Il n’y allait pas de main morte, en 1976, l’éditorialiste du Monde Pierre Viansson-Ponté. Dans une Lettre ouverte aux hommes politiques (Albin Michel) où il apostrophait sans fard les dirigeants et les opposants de l’époque – Mitterrand, Mendès et Rocard, Giscard, Debré, Poniatowski et Marchais –, la flèche décochée à Jacques Chirac trahissait l’impression glaçante que laissait aux observateurs le futur président. « Votre image, commençait Viansson, est parfaitement nette : 1. Arriviste forcené ; 2. Cassant et autoritaire ; 3. Graine de dictateur. » Et de poursuivre : « C’est brutal, c’est cruel aussi, je le sais bien, d’autant que vous avez le travers commun à beaucoup d’hommes politiques : vous voudriez être aimé. »

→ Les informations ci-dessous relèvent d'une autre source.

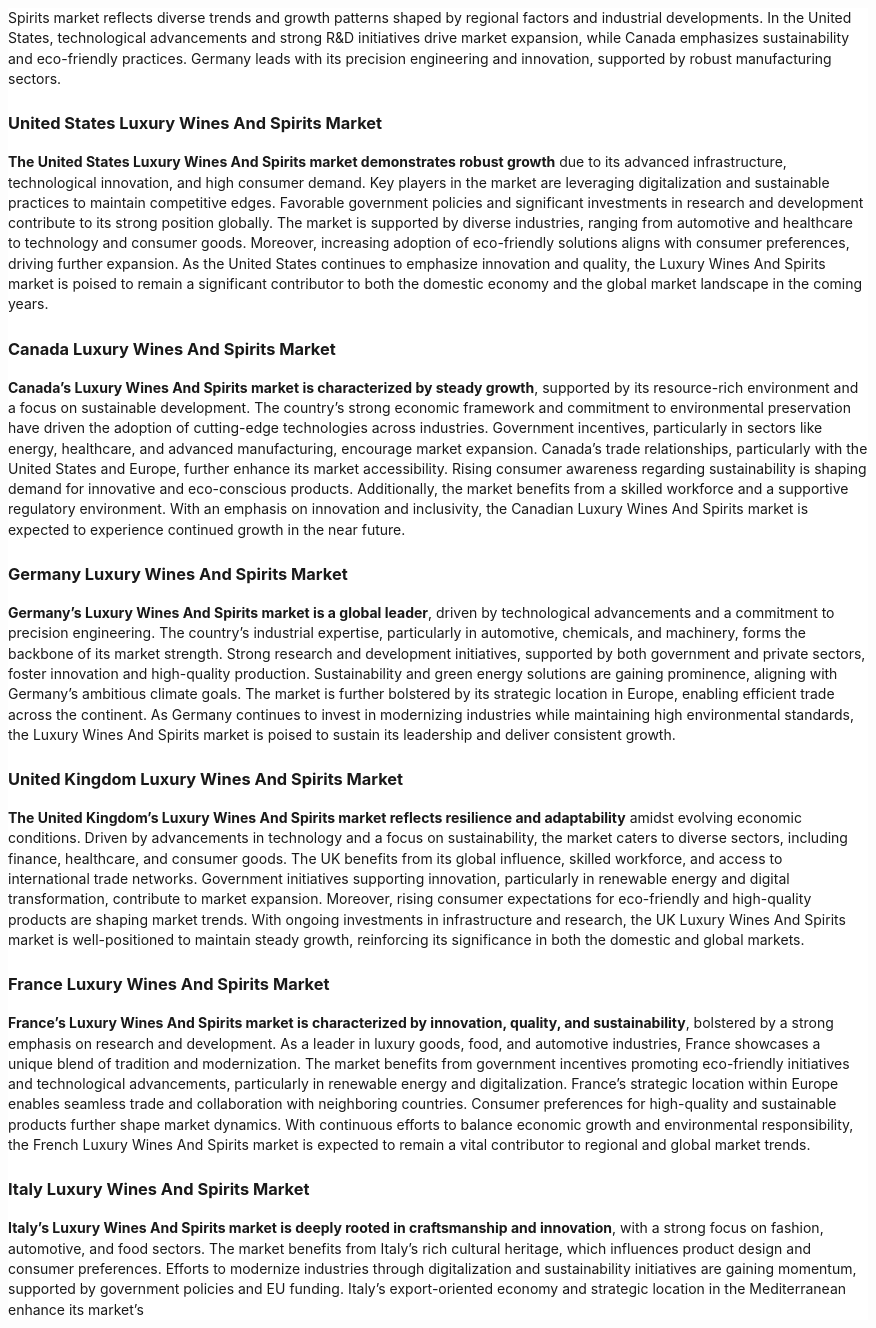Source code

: Spirits market reflects diverse trends and growth patterns shaped by regional factors and industrial developments. In the United States, technological advancements and strong R&amp;D initiatives drive market expansion, while Canada emphasizes sustainability and eco-friendly practices. Germany leads with its precision engineering and innovation, supported by robust manufacturing sectors.</span></em></p></blockquote><h3><strong>United States Luxury Wines And Spirits Market</strong></h3><p><strong>The United States Luxury Wines And Spirits market demonstrates robust growth</strong> due to its advanced infrastructure, technological innovation, and high consumer demand. Key players in the market are leveraging digitalization and sustainable practices to maintain competitive edges. Favorable government policies and significant investments in research and development contribute to its strong position globally. The market is supported by diverse industries, ranging from automotive and healthcare to technology and consumer goods. Moreover, increasing adoption of eco-friendly solutions aligns with consumer preferences, driving further expansion. As the United States continues to emphasize innovation and quality, the Luxury Wines And Spirits market is poised to remain a significant contributor to both the domestic economy and the global market landscape in the coming years.</p><h3><strong>Canada Luxury Wines And Spirits Market</strong></h3><p><strong>Canada&rsquo;s Luxury Wines And Spirits market is characterized by steady growth</strong>, supported by its resource-rich environment and a focus on sustainable development. The country&rsquo;s strong economic framework and commitment to environmental preservation have driven the adoption of cutting-edge technologies across industries. Government incentives, particularly in sectors like energy, healthcare, and advanced manufacturing, encourage market expansion. Canada&rsquo;s trade relationships, particularly with the United States and Europe, further enhance its market accessibility. Rising consumer awareness regarding sustainability is shaping demand for innovative and eco-conscious products. Additionally, the market benefits from a skilled workforce and a supportive regulatory environment. With an emphasis on innovation and inclusivity, the Canadian Luxury Wines And Spirits market is expected to experience continued growth in the near future.</p><h3><strong>Germany Luxury Wines And Spirits Market</strong></h3><p><strong>Germany&rsquo;s Luxury Wines And Spirits market is a global leader</strong>, driven by technological advancements and a commitment to precision engineering. The country&rsquo;s industrial expertise, particularly in automotive, chemicals, and machinery, forms the backbone of its market strength. Strong research and development initiatives, supported by both government and private sectors, foster innovation and high-quality production. Sustainability and green energy solutions are gaining prominence, aligning with Germany&rsquo;s ambitious climate goals. The market is further bolstered by its strategic location in Europe, enabling efficient trade across the continent. As Germany continues to invest in modernizing industries while maintaining high environmental standards, the Luxury Wines And Spirits market is poised to sustain its leadership and deliver consistent growth.</p><h3><strong>United Kingdom Luxury Wines And Spirits Market</strong></h3><p><strong>The United Kingdom&rsquo;s Luxury Wines And Spirits market reflects resilience and adaptability</strong> amidst evolving economic conditions. Driven by advancements in technology and a focus on sustainability, the market caters to diverse sectors, including finance, healthcare, and consumer goods. The UK benefits from its global influence, skilled workforce, and access to international trade networks. Government initiatives supporting innovation, particularly in renewable energy and digital transformation, contribute to market expansion. Moreover, rising consumer expectations for eco-friendly and high-quality products are shaping market trends. With ongoing investments in infrastructure and research, the UK Luxury Wines And Spirits market is well-positioned to maintain steady growth, reinforcing its significance in both the domestic and global markets.</p><h3><strong>France Luxury Wines And Spirits Market</strong></h3><p><strong>France&rsquo;s Luxury Wines And Spirits market is characterized by innovation, quality, and sustainability</strong>, bolstered by a strong emphasis on research and development. As a leader in luxury goods, food, and automotive industries, France showcases a unique blend of tradition and modernization. The market benefits from government incentives promoting eco-friendly initiatives and technological advancements, particularly in renewable energy and digitalization. France&rsquo;s strategic location within Europe enables seamless trade and collaboration with neighboring countries. Consumer preferences for high-quality and sustainable products further shape market dynamics. With continuous efforts to balance economic growth and environmental responsibility, the French Luxury Wines And Spirits market is expected to remain a vital contributor to regional and global market trends.</p><h3><strong>Italy Luxury Wines And Spirits Market</strong></h3><p><strong>Italy&rsquo;s Luxury Wines And Spirits market is deeply rooted in craftsmanship and innovation</strong>, with a strong focus on fashion, automotive, and food sectors. The market benefits from Italy&rsquo;s rich cultural heritage, which influences product design and consumer preferences. Efforts to modernize industries through digitalization and sustainability initiatives are gaining momentum, supported by government policies and EU funding. Italy&rsquo;s export-oriented economy and strategic location in the Mediterranean enhance its market&rsquo;s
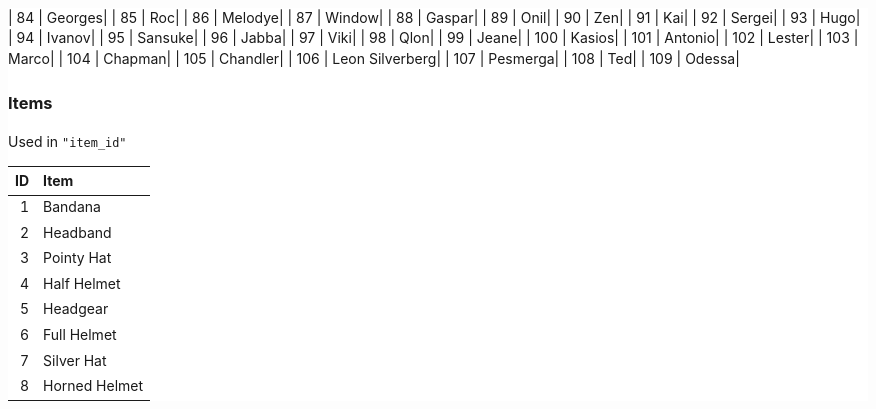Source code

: |  84 | Georges|
|  85 | Roc|
|  86 | Melodye|
|  87 | Window|
|  88 | Gaspar|
|  89 | Onil|
|  90 | Zen|
|  91 | Kai|
|  92 | Sergei|
|  93 | Hugo|
|  94 | Ivanov|
|  95 | Sansuke|
|  96 | Jabba|
|  97 | Viki|
|  98 | Qlon|
|  99 | Jeane|
| 100 | Kasios|
| 101 | Antonio|
| 102 | Lester|
| 103 | Marco|
| 104 | Chapman|
| 105 | Chandler|
| 106 | Leon Silverberg|
| 107 | Pesmerga|
| 108 | Ted|
| 109 | Odessa|

### Items
Used in `"item_id"`

| ID   | Item      |
| ---: | :-------- |
| 1   | Bandana                     |
| 2   | Headband                    |
| 3   | Pointy Hat                  |
| 4   | Half Helmet                 |
| 5   | Headgear                    |
| 6   | Full Helmet                 |
| 7   | Silver Hat                  |
| 8   | Horned Helmet               |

Plusieurs décennies après ce jugement sévère, pour ne pas dire lapidaire, l’image de l’intéressé s’est sérieusement infléchie. Jacques Chirac, dont la mémoire a été célébrée dans tout le pays et au-delà depuis l’annonce de son décès le 26 septembre, était d’abord un démocrate. Il le montra en maintes occasions quand, le Front national poussant sa corne jusque dans le camp de la droite républicaine, il refusa toute alliance électorale avec le parti de Jean-Marie Le Pen. Forcé d’affronter ce dernier dans un duel au sommet le 21 avril 2002, il avait accusé le coup d’un triomphe amer face à un adversaire qui ne lui inspirait que mépris et dont il ne partageait en rien les idées.

D’où vient alors que le bilan de Jacques Chirac paraisse au bout du compte si mince, si décevant même, sans pour autant mériter le qualificatif de « roi fainéant » dont son successeur Nicolas Sarkozy l’avait affublé ? C’est que l’ancien maire de Paris, comme nous le laisse penser Michèle Cotta dans un texte très personnel, est passé à côté de son destin. Voilà qui peut sembler curieux pour un homme qui fut deux fois Premier ministre et présida aux destinées de la France douze ans durant. « N’aurait-il pu, demande la journaliste, lui qui parlait d’un “travaillisme à la française”, qui s’est fait élire en 1995 pour réduire la “fracture sociale”, donner un autre éclat à sa présidence ? » Au fond, lui qui se voyait en homme de gauche – mais farouche adversaire des partis de gauche –, n’a pu transcender les lignes politiques traditionnelles pour rebattre les cartes. Audacieux dans la conquête mais prudent dans l’exercice (laminant) du pouvoir, Chirac n’a pas utilisé le boulevard qui s’était ouvert devant lui au printemps 2002. À ses proches, il avouait n’avoir pas su faire. Cet échec ne l’a pas empêché d’atteindre cette ambition que lui prêtait Pierre Viansson-Ponté : être aimé.